IL FIGLIO SAPEVA DA LUNEDÌ: “ORA TUTTI ZITTI”

Bocche cucite, toni bassi, tendenza a sminuire. Quando arriva la notizia che il padre di Matteo Renzi, Tiziano, è indagato dalla Procura di Genova per bancarotta fraudolenta, a Montecitorio non c’è uno del Pd che parli di giustizia a orologeria o vendetta dei magistrati, come fanno invece Forza Italia e Ncd. Eppure è strisciante, tra i renziani, il sospetto che l’indagine su Tiziano Renzi sia l’effetto del duro braccio di ferro aperto tra il presidente del Consiglio e la magistratura sulla riforma della giustizia. Ma il premier silenzia i suoi: non c’è nessun complotto, nessuna giustizia a orologeria, la giustizia farà il suo corso e in ogni caso c’è la massima serenità che l’inchiesta si risolverà in un nulla di fatto.

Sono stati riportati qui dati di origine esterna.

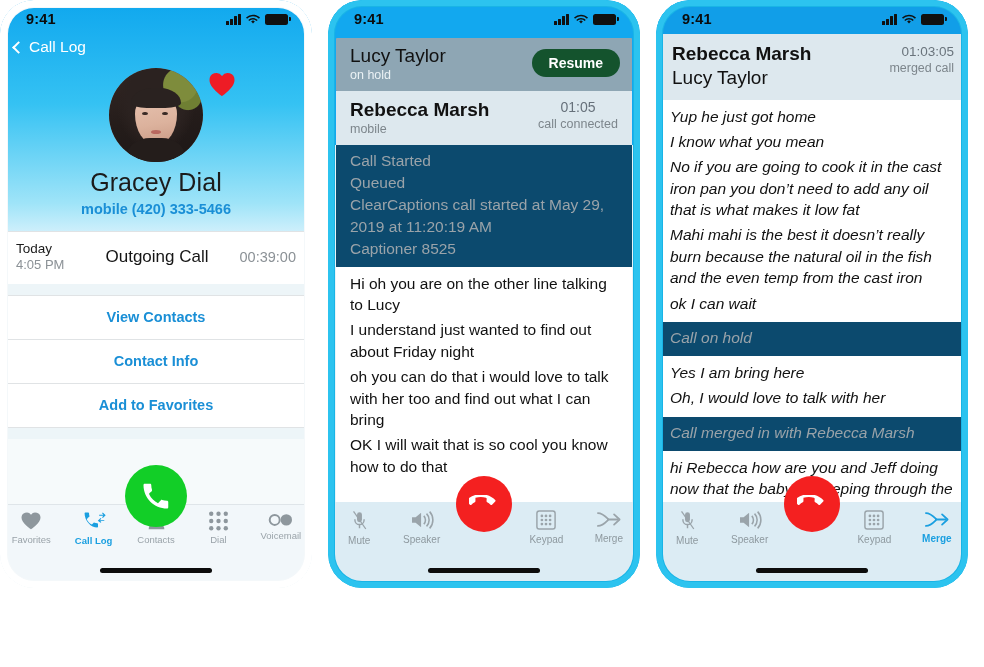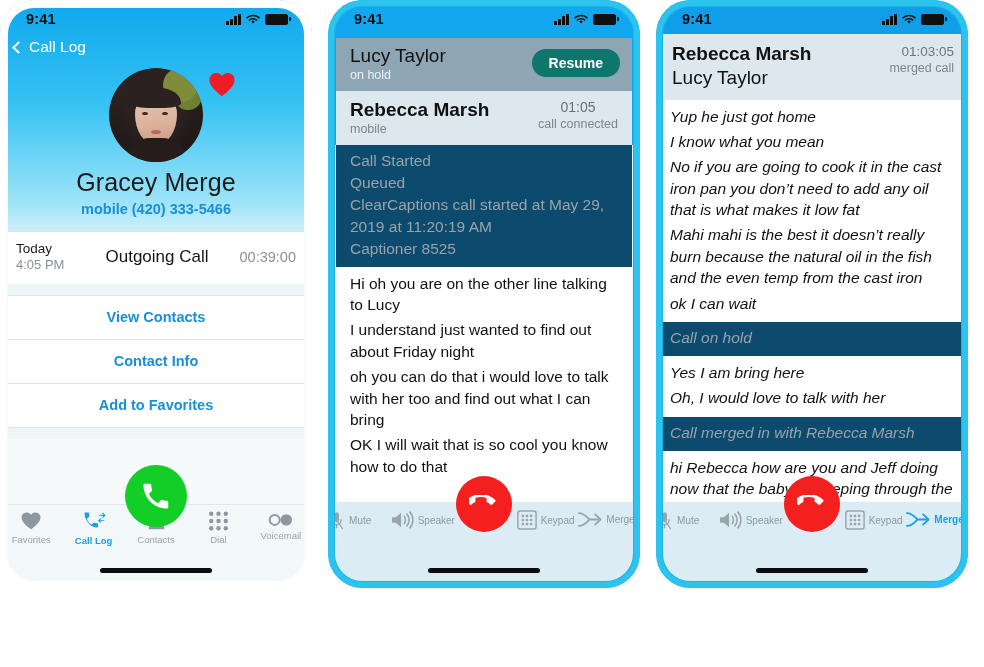--- a/index.html
+++ b/index.html
@@ -166,21 +166,21 @@
   .callbanner-area { position: relative; }
   .p2 .callbanner-area { background: #12a8ef; padding: 4px 8px 0 8px; }
   .hold-card {
     background: #8ea6b4; padding: 7px 12px 9px 14px;
     display: flex; align-items: center; justify-content: space-between;
     border-radius: 1px;
   }
   .hold-card .nm { font-size: 19px; color: #111; line-height: 1.15; }
   .hold-card .sub { font-size: 12.5px; color: #ebf2f5; margin-top: 1px; }
   .resume-btn {
-    background: #0f766e; color: #fff; font-size: 14px; font-weight: bold;
+    background: #14532d; color: #fff; font-size: 14px; font-weight: bold;
     padding: 6px 17px; border-radius: 16px; border: none;
   }
   .active-card {
     background: #dde8ee; padding: 8px 14px 9px 14px;
     display: flex; align-items: flex-start; justify-content: space-between;
   }
   .active-card .nm { font-size: 19px; font-weight: bold; color: #111; line-height: 1.15; }
   .active-card .sub { font-size: 12.5px; color: #7d868c; margin-top: 1px; }
   .active-card .rt { text-align: center; }
   .active-card .rt .timer { font-size: 14px; color: #66707a; }
@@ -207,21 +207,21 @@
   .userblock { padding: 6px 12px 8px 14px; background: #fff; }
   .uline { font-size: 15.5px; color: #111; line-height: 1.38; margin-bottom: 4px; }
   .uline:last-child { margin-bottom: 0; }
   .cap-fill { flex: 1 1 auto; background: #fff; }
 
   .calltoolbar {
     flex: 0 0 64px; height: 64px; background: #dcecf4;
     display: flex; align-items: flex-start; padding-top: 8px;
     position: relative;
   }
-  .ctool { flex: 1; display: flex; align-items: center; gap: 4px; }
+  .ctool { flex: 1; display: flex; flex-direction: column; align-items: center; gap: 4px; }
   .ctool .lbl { font-size: 10px; color: #8e999f; }
   .ctool.on .lbl { color: #1a9fe0; font-weight: bold; }
   .ctool.spacer { visibility: hidden; }
   .endcall {
     position: absolute; left: 50%; transform: translateX(-50%); top: -26px;
     width: 56px; height: 56px; border-radius: 50%; background: #f42020;
     display: flex; align-items: center; justify-content: center;
     z-index: 30;
   }
   .p2 .homebar-wrap, .p3 .homebar-wrap { background: #dcecf4; }
@@ -271,21 +271,21 @@
             <div class="av-mouth"></div>
             <div class="av-shirt"></div>
           </div>
           <div class="heart-badge">
             <svg viewBox="0 0 32 30" width="30" height="28">
                 <path d="M16 28S2.6 19.4 2.6 10.8A7.4 7.4 0 0 1 16 6.3 7.4 7.4 0 0 1 29.4 10.8C29.4 19.4 16 28 16 28z" fill="#ee1c25"></path>
               </svg>
           </div>
         </div>
 
-        <div class="p1-name">Gracey Merge</div>
+        <div class="p1-name">Gracey Dial</div>
         <div class="p1-phone">mobile (420) 333-5466</div>
       </div>
 
       <div class="p1-list">
         <div class="sep-thin"></div>
         <div class="callrow">
           <div class="when">
             <div class="d">Today</div>
             <div class="t">4:05 PM</div>
           </div>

“Un fatto privato. Pd e governo non c’entrano”, dice solo David Ermini, renzianissimo neo responsabile Giustizia del Pd. La linea, insomma, è di tenere bassa la polemica, evitare di dire troppo, cercare di far passare il più possibile la notizia sotto silenzio. Ma il problema di come reagire a livello comunicativo se lo pongono, eccome. A Firenze c’è una riunione di avvocati, una sorta di war room per capire quali strategie mettere in campo. A Palazzo Chigi si vede entrare il guardasigilli, Andrea Orlando (“Renzi non l’ha nemmeno visto, era lì per altri motivi”, spiegano però i suoi). Ma lo stesso Matteo, Luca Lotti e lo spin doctor portavoce, Filippo Sensi, cercano di capire come gestire la notizia. A un certo punto, si diffonde la voce che ci sarà addirittura una nota ufficiale. Poi, invece, esce solo una nota di Renzi senior.
A Tiziano l’avviso di garanzia è stato notificato lunedì sera. È di martedì il discorso al Parlamento, in cui il premier aveva usato toni forti per ribadire una posizione garantista: “Arrivare a sentenza preventiva sulla base dell’iscrizione nel registro degli indagati è un atto di barbarie. Noi aspettiamo le indagini e rispettiamo le sentenze”. E poi si era lanciato in un’aperta difesa di Eni contro “gli avvisi di garanzia citofonati ai giornali”. Renzi sapeva già dell’indagine a carico di suo padre? Difficile pensare il contrario. Anche se commenta chi li conosce entrambi: “Può darsi che Tiziano non gliel’abbia detto, per non farlo arrabbiare”.
A Montecitorio ci si interroga: a chi conviene indebolire il premier, a prescindere dalle questioni aperte con i magistrati. In un momento in cui Renzi piace meno all’intellighenzia nazionale e i magistrati sono sotto attacco continuo, difficile non prendere in considerazione la teoria del complotto. Ma nessuno la cavalca. Meglio il silenzio.